Correctness: The paper seems to be correct in general. I could not spot any direct errors when reading the paper and the supplementary material.

Clarity: The paper is clear, concise, and it is easy to follow. The only limitation is that some parts of the papers are difficult to read due to tiny fonts (e.g., Figure 2 and 4). A similar problem can be found in the appendix.

Relation to Prior Work: Yes, the related work seems to be complete and is discussed in relation to the work.

Reproducibility: Yes

Additional Feedback: The authors propose a Gibbs sampling algorithm that is mentioned to be very efficient. I would expect the parameters to be very correlated, especially in a three-layer model. Could the authors elaborate on this, efficient in what sense? I assume the Gibbs sampler is rather used as a stochastic optimization algorithm than a way to explore the whole posterior? The link activation variable u_k is essentially a variable that will work on the topic level to give strength to individual topics for the links. This variable seems a little bit limiting to me. Have the authors considered a matrix for u instead with u_{k_j,k_i} to better capture interaction effects between different topics? It seems quite straightforward to me and would not increase the number of parameters much? I also miss a discussion on the authors' conclusions about why the Weibull encoder improves so much upon just using the original model with the Gibbs sampler. Since the improvements are quite significant, I think it is essential to discuss why we see the improvement. Where does this additional performance come from? #### AFTER REBUTTAL #### I would like to thank the authors for the rebuttal. I think it is quite clear that the chain is not mixing well (during these 2000 iterations). This is clear in the left plot in Figure 2. Although, I’m not sure this actually matters much as the authors are using the Gibbs sampler - the performance is still good. I think, if the authors are accepted, they should try to clarify what they mean with an efficient Gibbs sampler in the light of Figure 2. I also think the discussion in the rebuttal on why the improvement using the Weibull encoder improves performance. I reread section 5.3 and I do not see that as clear as in the authors’ rebuttal.

Review 3

Summary and Contributions: This paper first proposed Graph Poisson Factor Analysis (GPFA), a relational topic model, to analyze a collection of interconnected documents.This paper also provide a closed form Gibbs sampling approach to approximate the posteriors. Moreover, the paper also proposed GPGBN to further explore the multilevel semantics, with two Weibull distribution based variational graph auto-encoders for efficient model inference and effective network information aggregation.

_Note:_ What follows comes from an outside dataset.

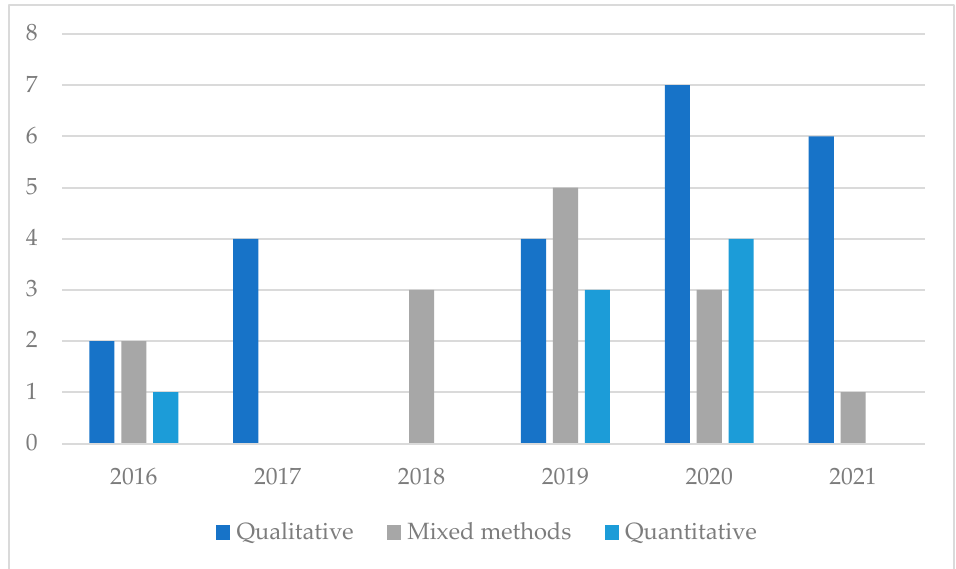
Figure 5. Research method by year of publication.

Strengths: This paper is well-written and easy to read. The authors provide sufficient details for each model, and the experimental part is also convincing.

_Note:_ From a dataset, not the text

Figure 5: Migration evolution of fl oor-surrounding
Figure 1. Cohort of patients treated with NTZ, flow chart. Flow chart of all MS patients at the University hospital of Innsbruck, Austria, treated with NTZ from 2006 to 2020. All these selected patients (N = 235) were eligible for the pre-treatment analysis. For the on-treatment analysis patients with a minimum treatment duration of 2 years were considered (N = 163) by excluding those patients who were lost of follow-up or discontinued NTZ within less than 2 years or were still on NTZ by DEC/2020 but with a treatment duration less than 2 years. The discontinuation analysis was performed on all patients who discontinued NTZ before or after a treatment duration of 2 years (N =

Weaknesses: It seems the empirical performance of this work compares only favorable with the other baselines. ====post rebuttal============= Thanks for the feedback. The rebuttal addresses my concerns and I will not change my score.

Correctness: Might be correct.

Clarity: Yes

Relation to Prior Work: Yes

Reproducibility: Yes

Additional Feedback:

Review 4

Summary and Contributions: This paper proposes a new document network model, Graph Poisson Gamma Belief Network. Such a probabilistic model can model the document network well and has the ability to capture uncertainty.

Strengths: The paper resolved an important problem in the text mining area. The authors have proposed a new Weibull graph autoencoder which is innovative. The topic is within the scope of NeurlPS.

Weaknesses: The Graph Poisson Factor Analysis and Graph Poisson Gamma Belief Network are straightforward extensions of Mingyuan Zhou's former works on Poisson Gamma Belief Network (NIPS2015). In the experiments, the GCN and other variants of graph nerual networks should be included to show the performance on network modeling. Since the title and main compartive method are both topic model, it would be better to show the evaluation of underlying topics compared to other topic models apart from the link prediction tasks.

Correctness: The calims and method are correct.

Clarity: The paper is well written and easy to follow. The model propeties well explained.

Relation to Prior Work: Yes, it is clear.